Web2.0 - potentials or obstacles for connectivity?

3/25/2008 | Christian Kreutz

The discussion about web2.0 and development is divided roughly into two groups. One argues for the potential of the social web and that finally the users shape the web and applications to their benefit. And the other side wonders what does web2.0 make for a difference in the field of ICT4D, and doubt whether the chit-chatting over blogs will change anything, and what is so new about it anyway. The skeptic people believe that connectivity shall be a primary concern. In my view, the latest developments are promising, whether they are called web2.0 is secondary. New innovations can make a difference in connectivity, however, the danger of repeating old mistakes exists.

I remember when Tariq Khokar Jackson from Aptivate said that the Web2fordev conference website can, with its 300 kB, take up to a minute to load from a dial up connection. In an interview, he underlines the importance of simplicity in webdesign and its obstacle for connectivity. To get an impression of what that means, you can use the Aptivate Low Bandwidth Simulator. I checked it through CNN.com and it took 4 minutes to load the website with a 20kb-normal-African-university-connection. I, myself, had an interesting experience when I was in South Africa last year. I was faced with volume packages for internet. Suddenly, a YouTube video was not a choice, and Skype calls were much shorter. I had to think it twice whether to go on overloaded fancy news sites or not.
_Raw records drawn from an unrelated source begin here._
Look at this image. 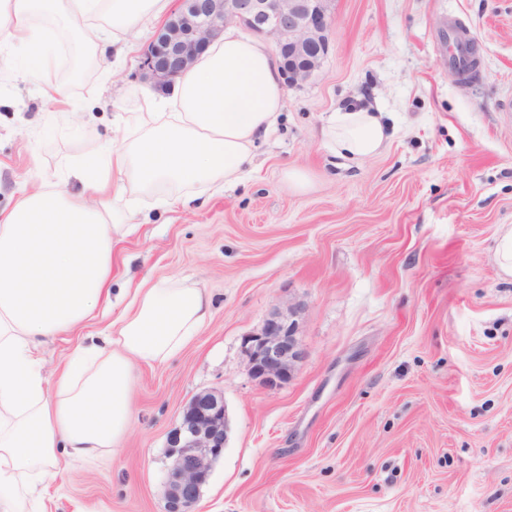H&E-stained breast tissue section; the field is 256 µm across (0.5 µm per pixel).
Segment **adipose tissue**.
Here are the masks:
<instances>
[{
    "label": "adipose tissue",
    "instance_id": "ef3b65f1",
    "mask_svg": "<svg viewBox=\"0 0 512 512\" xmlns=\"http://www.w3.org/2000/svg\"><path fill=\"white\" fill-rule=\"evenodd\" d=\"M171 0H0V75L21 72L50 99H68L54 81V19L84 36L98 63L132 51V34L160 22ZM284 100L277 59L259 37L225 26L168 97L133 118L139 133L108 152L82 155L69 169L84 191L48 181L24 188L0 210V512H45L47 482L61 458L88 459L117 448L131 421L135 364L180 352L210 314L198 288L175 277L144 282L104 344L76 346L55 382L42 352L89 318L108 295L112 243L138 214L133 190L167 185L221 189L244 179L252 152L275 130ZM334 153L379 154L390 139L379 109L347 105L322 130Z\"/></svg>",
    "mask_w": 512,
    "mask_h": 512
}]
</instances>
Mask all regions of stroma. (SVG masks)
I'll use <instances>...</instances> for the list:
<instances>
[{
	"label": "stroma",
	"instance_id": "stroma-1",
	"mask_svg": "<svg viewBox=\"0 0 512 512\" xmlns=\"http://www.w3.org/2000/svg\"><path fill=\"white\" fill-rule=\"evenodd\" d=\"M452 19L476 37L465 87L441 45ZM139 61L71 84L70 116L0 78V209L44 179L80 192L71 162L146 109ZM511 99L512 0H335L328 55L286 89L242 184L174 208L171 190L135 192L113 295L175 275L206 292L211 317L180 353L136 367L122 447L63 460L49 512H167V436L206 390L223 392L230 430L196 512H512V278L493 258L512 226ZM355 100L392 133L360 161L322 137ZM291 304L306 357L271 388L245 341ZM121 310L49 341L47 376Z\"/></svg>",
	"mask_w": 512,
	"mask_h": 512
}]
</instances>
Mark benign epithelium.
<instances>
[{
	"label": "benign epithelium",
	"mask_w": 512,
	"mask_h": 512,
	"mask_svg": "<svg viewBox=\"0 0 512 512\" xmlns=\"http://www.w3.org/2000/svg\"><path fill=\"white\" fill-rule=\"evenodd\" d=\"M331 10L332 0H180L142 55L139 69L161 90L195 64L225 25L235 23L273 43L284 84L297 87L313 78L329 51ZM297 313L296 307L286 314L274 311L262 331L247 339L249 370L266 386L287 383L303 358L295 336ZM227 440L223 392L195 395L168 436L167 512H195Z\"/></svg>",
	"instance_id": "1"
}]
</instances>
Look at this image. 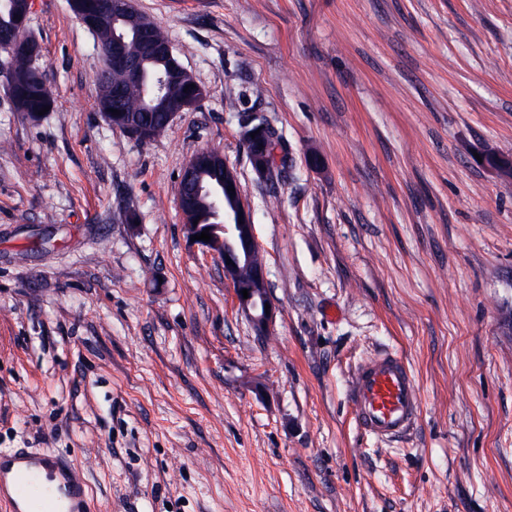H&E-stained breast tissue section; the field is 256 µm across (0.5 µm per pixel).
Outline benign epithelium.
<instances>
[{"mask_svg": "<svg viewBox=\"0 0 512 512\" xmlns=\"http://www.w3.org/2000/svg\"><path fill=\"white\" fill-rule=\"evenodd\" d=\"M120 15V19L134 31L136 40L139 42L143 53L149 57L162 59L171 62L173 70L184 71V67L177 61L172 45L165 41L156 39L154 35V23L148 19L137 17L136 10L131 0H121L116 6L105 5L100 9L97 18L100 20L112 19V13ZM99 53L104 61L105 70H122L132 80L140 78L141 69L134 60L126 53L124 38L115 37L112 40V47L98 46ZM23 51L32 59L39 58L40 46L29 37L27 33L15 35L3 33L0 35V53L12 56L14 53ZM206 97L205 89L195 85L193 93L181 100L168 104L165 108V120L171 122L180 112H189L197 109ZM278 160L277 147L275 145L264 146V155L261 158L253 159L254 168L263 176H268L274 170ZM201 165H209L215 168H223L227 173L231 169L224 161V156L214 154L210 150H200L190 157L185 164L184 172ZM224 188L235 189L236 202L232 210L224 213L222 224H197L189 222L188 215L195 202L194 196L179 199V207L182 214L183 226L187 237L191 238L190 244L201 249L203 252L212 255L217 261L224 265V275L233 283L236 297L241 310L249 318L255 332L264 336L267 334L273 323L276 314V307L267 288L265 266L261 263L254 264L249 268V276L243 279L239 276L240 268L245 260L256 251L254 236V224L249 205L243 200L238 183L233 181L224 182ZM209 230L211 240H194L192 236ZM232 264H227V260ZM248 290V298H243L242 290ZM270 309H265V305Z\"/></svg>", "mask_w": 512, "mask_h": 512, "instance_id": "benign-epithelium-1", "label": "benign epithelium"}]
</instances>
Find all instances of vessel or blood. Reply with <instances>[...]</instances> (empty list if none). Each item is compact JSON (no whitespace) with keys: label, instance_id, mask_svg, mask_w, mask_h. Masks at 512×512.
Returning <instances> with one entry per match:
<instances>
[{"label":"vessel or blood","instance_id":"obj_1","mask_svg":"<svg viewBox=\"0 0 512 512\" xmlns=\"http://www.w3.org/2000/svg\"><path fill=\"white\" fill-rule=\"evenodd\" d=\"M347 400L365 435H406L422 413L420 389L406 358L379 352L360 361ZM0 503L7 512H88L86 484L70 459L52 452H0Z\"/></svg>","mask_w":512,"mask_h":512}]
</instances>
So, what are some of the potentials and obstacles? I tried to list the points I could think of and hope you will have some other points to add.


  • Websites become more lightweight, the separation of layout and content gives more ways to access.
  • Device independent publishing such as RSS feed.
  • Beta mode of websites focuses on its users and offers multiple channels to distribute and exchange information from Email to SMS.
  • Mashups allow to mix and filter content before it is delivered to its users. That means standard searches, feeds or information channels can be individually subscribed to get relevant content.
  • The fusion of mobile phones and the web allow new ways of access and interaction. Market information systems are one way, but tools, such as Twitter, open a two-way conversation.
  • There is a boost in languages, especially through open source software. Excellent publishing software is freely available in dozens of different languages such as Arabic, Swahili, etc. Web2.0 has a boost in forming own distinct language spaces.
  • The personal computer plays less of a role with new innovations such as software on a USB flash sticks or web based software.
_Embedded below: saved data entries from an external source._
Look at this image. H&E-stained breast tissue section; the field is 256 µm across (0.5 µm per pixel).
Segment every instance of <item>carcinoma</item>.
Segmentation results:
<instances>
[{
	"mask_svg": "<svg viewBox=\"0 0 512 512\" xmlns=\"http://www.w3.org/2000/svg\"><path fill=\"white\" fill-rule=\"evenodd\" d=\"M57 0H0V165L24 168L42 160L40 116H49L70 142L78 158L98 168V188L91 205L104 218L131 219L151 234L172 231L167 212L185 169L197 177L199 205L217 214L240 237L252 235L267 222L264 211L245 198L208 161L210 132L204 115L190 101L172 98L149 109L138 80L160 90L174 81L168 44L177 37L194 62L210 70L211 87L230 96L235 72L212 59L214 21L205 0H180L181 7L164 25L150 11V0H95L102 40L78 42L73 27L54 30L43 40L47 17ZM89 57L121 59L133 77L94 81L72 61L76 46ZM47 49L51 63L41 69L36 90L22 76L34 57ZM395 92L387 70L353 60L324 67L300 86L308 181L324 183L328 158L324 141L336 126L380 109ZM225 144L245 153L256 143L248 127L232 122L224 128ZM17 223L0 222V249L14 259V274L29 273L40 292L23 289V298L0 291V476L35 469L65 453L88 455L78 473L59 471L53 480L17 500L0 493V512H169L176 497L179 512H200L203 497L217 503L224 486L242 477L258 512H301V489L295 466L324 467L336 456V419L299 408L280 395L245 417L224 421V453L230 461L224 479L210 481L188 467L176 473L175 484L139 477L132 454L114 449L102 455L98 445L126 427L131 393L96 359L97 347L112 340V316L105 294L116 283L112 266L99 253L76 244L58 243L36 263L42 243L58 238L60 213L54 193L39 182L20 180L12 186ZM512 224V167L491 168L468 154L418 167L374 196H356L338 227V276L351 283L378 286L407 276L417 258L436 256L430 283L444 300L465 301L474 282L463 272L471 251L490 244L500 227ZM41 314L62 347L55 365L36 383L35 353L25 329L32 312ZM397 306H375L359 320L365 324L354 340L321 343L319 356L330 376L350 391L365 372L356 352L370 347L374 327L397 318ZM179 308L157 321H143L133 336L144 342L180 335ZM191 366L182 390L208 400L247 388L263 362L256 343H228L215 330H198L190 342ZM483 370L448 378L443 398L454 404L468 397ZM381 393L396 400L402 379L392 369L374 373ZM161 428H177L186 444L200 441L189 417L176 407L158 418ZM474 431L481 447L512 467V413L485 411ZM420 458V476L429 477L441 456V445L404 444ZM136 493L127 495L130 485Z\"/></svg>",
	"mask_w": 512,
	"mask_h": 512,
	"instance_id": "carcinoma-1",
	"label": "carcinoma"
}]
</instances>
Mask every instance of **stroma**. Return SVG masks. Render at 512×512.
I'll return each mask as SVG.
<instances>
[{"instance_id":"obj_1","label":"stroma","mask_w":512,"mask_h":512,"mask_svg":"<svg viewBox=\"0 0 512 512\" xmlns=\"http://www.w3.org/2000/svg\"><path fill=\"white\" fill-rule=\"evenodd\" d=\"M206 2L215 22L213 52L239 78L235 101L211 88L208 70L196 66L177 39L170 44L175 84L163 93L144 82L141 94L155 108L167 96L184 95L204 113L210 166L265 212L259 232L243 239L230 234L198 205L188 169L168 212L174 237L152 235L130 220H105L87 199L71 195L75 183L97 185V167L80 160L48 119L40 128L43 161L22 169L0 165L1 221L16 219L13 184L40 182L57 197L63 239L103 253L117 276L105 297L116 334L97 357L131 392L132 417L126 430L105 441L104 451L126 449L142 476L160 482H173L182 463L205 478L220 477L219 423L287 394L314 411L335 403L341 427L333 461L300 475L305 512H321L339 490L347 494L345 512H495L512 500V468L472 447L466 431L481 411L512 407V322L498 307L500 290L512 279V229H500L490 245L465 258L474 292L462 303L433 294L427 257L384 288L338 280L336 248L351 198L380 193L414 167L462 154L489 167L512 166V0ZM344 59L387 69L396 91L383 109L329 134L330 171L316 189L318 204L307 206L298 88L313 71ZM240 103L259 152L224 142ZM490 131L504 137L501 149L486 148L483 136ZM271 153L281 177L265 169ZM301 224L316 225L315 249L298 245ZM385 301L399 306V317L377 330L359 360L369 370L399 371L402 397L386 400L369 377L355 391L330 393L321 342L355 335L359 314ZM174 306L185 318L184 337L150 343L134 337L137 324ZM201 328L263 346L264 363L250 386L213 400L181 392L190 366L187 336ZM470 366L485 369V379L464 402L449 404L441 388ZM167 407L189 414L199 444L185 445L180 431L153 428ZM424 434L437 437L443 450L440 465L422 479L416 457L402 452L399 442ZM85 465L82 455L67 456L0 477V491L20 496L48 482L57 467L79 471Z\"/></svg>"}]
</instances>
Kevin Painting makes a good point in his post (Update: not accessible anymore):

In a delicious irony, the Web2.0 paradigm to move the “desktop” from the PC to the Internet has created (for some) a host of seemingly old fashioned problems of connectivity which, of course, are the daily lot of many in developing countries. To wit, in a Web2.0 world, when all your programs and files are on the Internet, what do you do when you can’t connect to the Internet? There is much activity now to develop applications that work seamlessly in an on-line/off-line world that will be of enormous utility to developing countries where lack of access to the Internet is not an occasional nuisance but a daily reality. The big players have been very active here: Google with its Gears application, Adobe with Air, Microsoft with Silverlight. We can only look to developments here with heightened anticipation.

By the way, this paragraph is part of a blog post series about a "One Laptop Per Farmer" by Hans Jörg Neun, who is director of CTA.


  • The major concern certainly is the bandwidth issue which, nowadays, websites need. Websites not only have many photos but also widgets and many third party applications.
  • Podcasts and video streaming is in many places extremely pricy. For example, in South Africa only volume tariffs are offered.
  • To interact fully in the particapative web, one needs to be frequently online. Most of it becomes even instant communication and leaves out those who have only sporadic access.
  • Most resources are invested in new fancy and high bandwidth applications, and less into innovative lightweight applications for small connectivity.
  • Often, important rules of usability are left aside and websites are confusing and overloaded.

I am sure there are more points and hope you can add some. But, I think there are further challenges, which I wrote in a post bak in January.